Leticia Rosino: el paseo que terminó en crimen y cambió el debate sobre la Ley del Menor


 Fue la tarde del 3 de mayo de 2018 en Castrogonzalo (Zamora). Leticia Rosino Andrés salió a caminar como hacía tantas veces. Horas después, su novio y el pueblo entero empezaban una búsqueda a contrarreloj que acabaría en tragedia: el cuerpo de Leticia apareció de madrugada en un terraplén cercano al río Esla, con signos de una agresión brutal. 

La investigación de la Guardia Civil se movió con rapidez. Pronto se centró en un menor de 16 años del propio municipio, que incluso había participado en las primeras batidas vecinales. A las pocas horas, sus contradicciones lo colocaron en el foco: pasó de señalar a su padre a confesar su implicación ante el juzgado.

En el juicio, celebrado en Zamora a finales de noviembre de 2018, el menor admitió que agredió sexualmente y asesinó a Leticia. Los forenses descartaron cualquier alteración de sus facultades mentales. La Fiscalía y la acusación pidieron la pena máxima contemplada en la Ley del Menor. 



La sentencia llegó el 13 de diciembre de 2018: ocho años de internamiento en régimen cerrado y cinco años de libertad vigilada, la sanción más alta posible para un menor en España.

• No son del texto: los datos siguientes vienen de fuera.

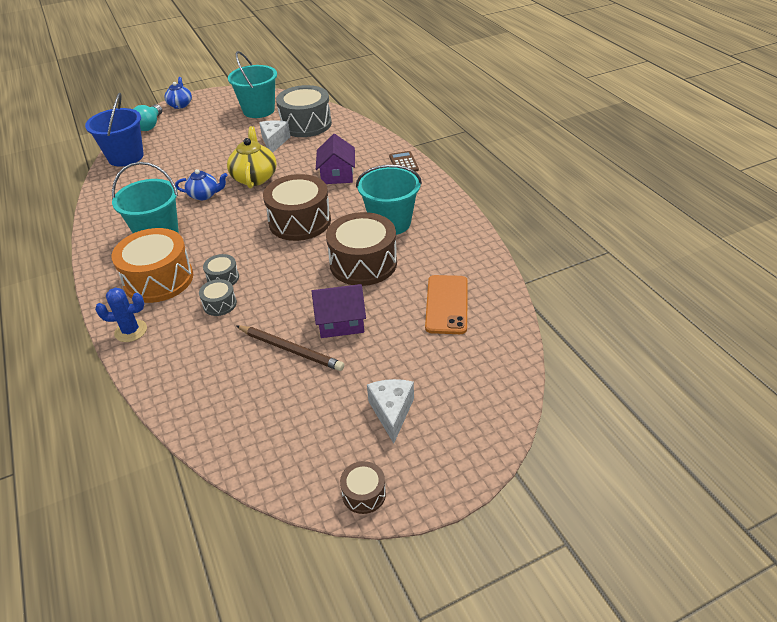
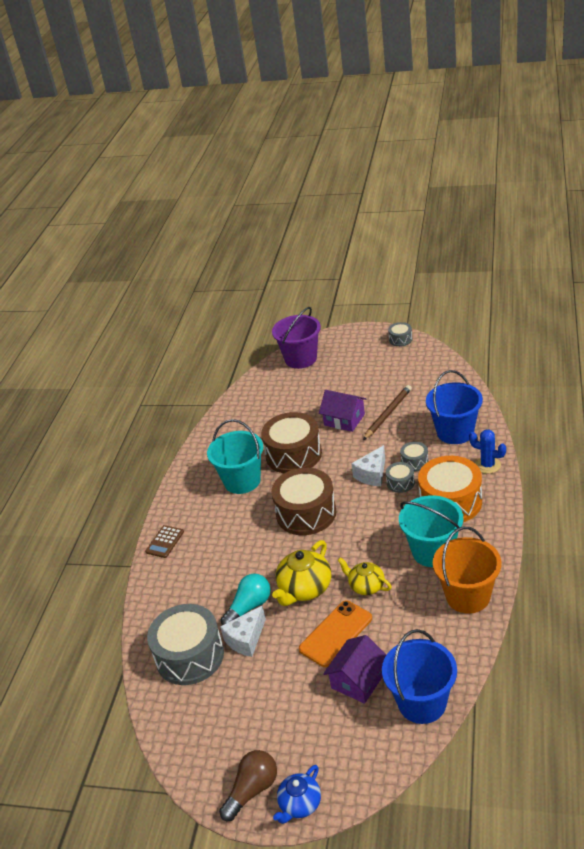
camera: 140 degrees left, 5 degrees down
(113, 217) = (468, 596): none -> orange bucket
(150, 125) = (365, 767): turquoise light bulb -> turquoise light bulb (249, 607)
(188, 357) = (455, 432): none -> blue bucket
(204, 195) = (366, 586): blue teapot -> yellow teapot
(212, 100) = (252, 790): none -> brown light bulb
(258, 110) = (215, 721): turquoise bucket -> none
(290, 349) = (388, 414): brown pencil -> brown pencil turned 60 degrees clockwise
(337, 174) = (231, 555): purple house -> purple house (358, 680)
(364, 494) = (400, 339): brown drum -> grey drum
(391, 412) = (359, 364): white cheese -> white cheese (372, 474)
(447, 304) = (272, 406): orange phone -> orange phone (336, 633)
(488, 388) = (301, 359): none -> purple bucket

El fallo detalló un ataque sorpresivo, golpes con piedras y un intento de estrangulamiento, además de la agresión sexual. El país contuvo la respiración; Zamora, se rompió. Leticia, una joven con futuro y una vida asentada, había sido asesinada en pleno día, a pocos minutos de su casa. El caso encendió las plazas y las redes, con concentraciones que pedían justicia y un debate que no ha dejado de crecer desde entonces. 

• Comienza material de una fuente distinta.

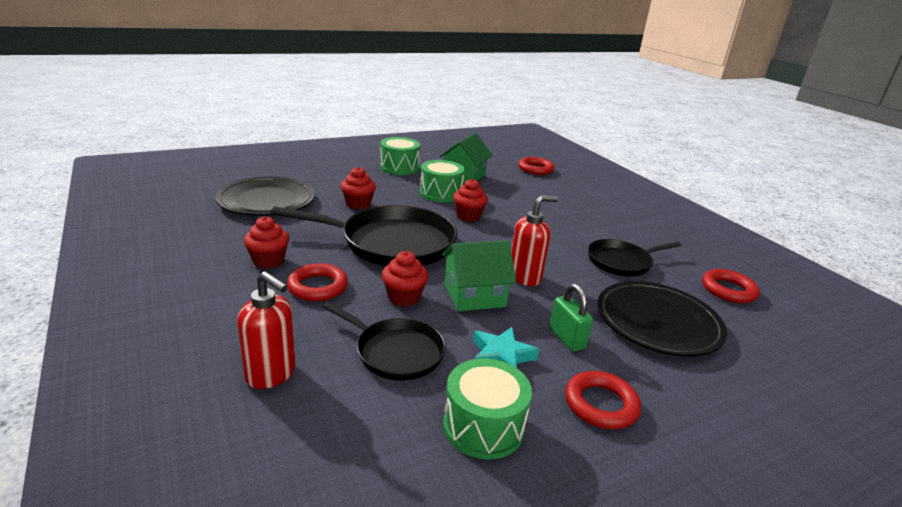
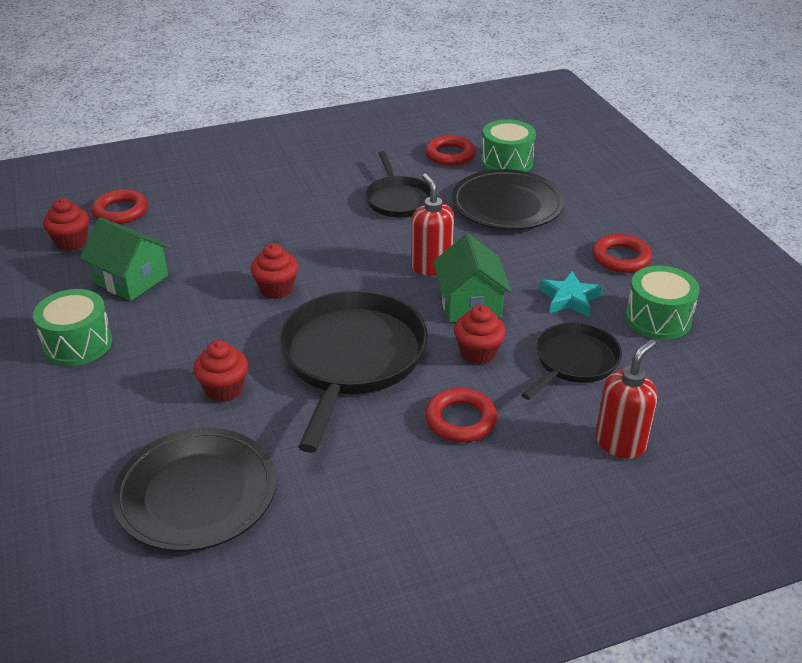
camera: 80 degrees left, 10 degrees up
(268, 261) = (398, 469): red cupcake -> red cupcake (71, 242)
(440, 193) = (196, 307): green drum -> green drum (507, 162)
(566, 338) = (537, 258): green padlock -> none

También se abrió un frente social y político: ¿es suficiente la respuesta penal cuando el autor es menor y el crimen, atroz? La propia familia de Leticia impulsó una fundación con su nombre y reclamó cambios legislativos para endurecer las penas en casos así. “El asesino de mi hija sale en cuatro años y Leticia está metida en un nicho”, lamentó su madre en 2021. 

No fueron solo consignas; hubo datos, fechas y un procedimiento claro: el ingreso inmediato en un centro de menores, la celebración del juicio a puerta cerrada para proteger su identidad y, tras la condena, la previsión de cumplir la libertad vigilada con asistencia educativa y órdenes de alejamiento de Tábara y Castrogonzalo. 

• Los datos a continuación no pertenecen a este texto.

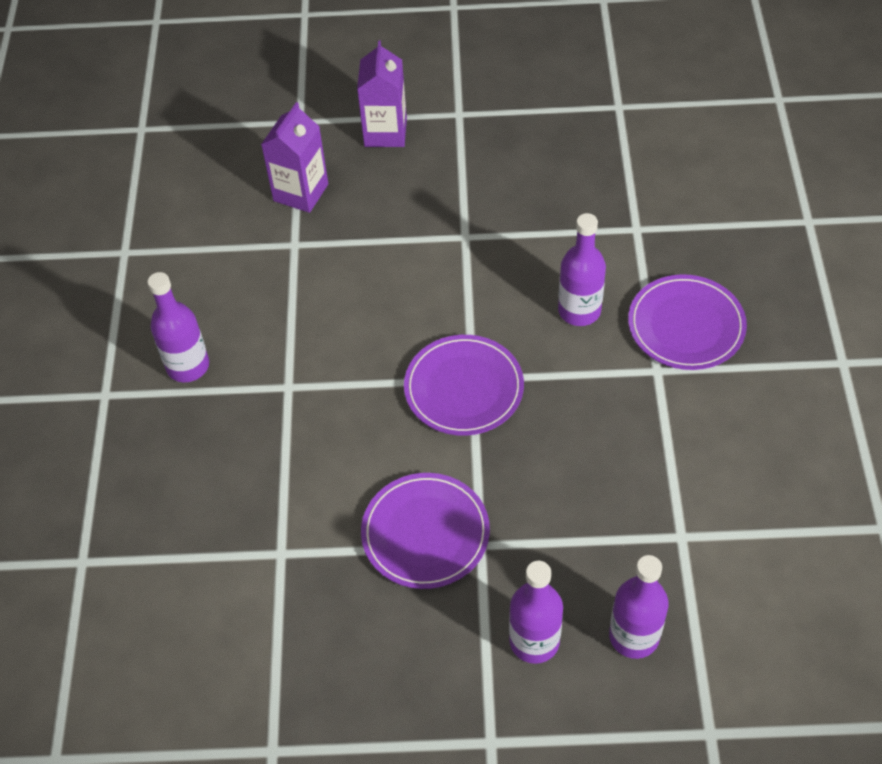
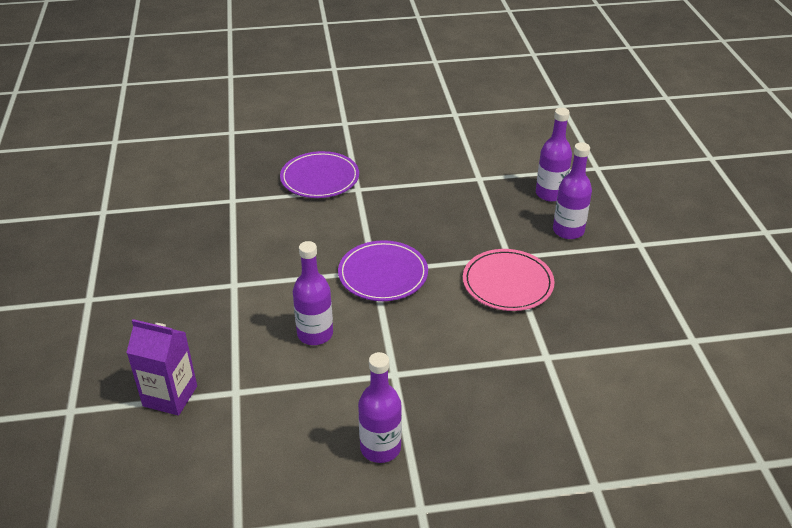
camera: 100 degrees left, 15 degrees down
(385, 132) = (101, 344): purple carton -> none
(425, 533) = (507, 283): purple plate -> pink plate
(579, 311) = (308, 223): purple bottle -> purple bottle (315, 334)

El caso dejó escenas difíciles de olvidar: el menor, corpulento, en la batida de vecinos aquella primera noche; los cordones policiales conteniendo la indignación en la puerta del juzgado; la confirmación de unos hechos probados que dibujaban un ataque decidido a convertir a Leticia en presa. Lo humano y lo jurídico se miraron de frente. 

Desde entonces, el nombre de Leticia Rosino se pronuncia como símbolo. Su familia, y con ellos miles de personas, insisten en que no se puede medir con la misma vara un hurto que un asesinato con agresión sexual y ensañamiento, por mucho que el autor sea menor. El caso se cita ya en informes y debates sobre la reforma de la Ley del Menor. 


Quedan preguntas que son dardos: ¿qué señales pasaron inadvertidas? ¿Puede el sistema prevenir la escalada de violencia cuando hay antecedentes de conductas antisociales? ¿Tiene sentido mantener topes penales que la sociedad percibe como insuficientes ante crímenes así? Lo cierto es que, desde aquel 3 de mayo, Castrogonzalo ya no vuelve de paseo igual. Y España, tampoco.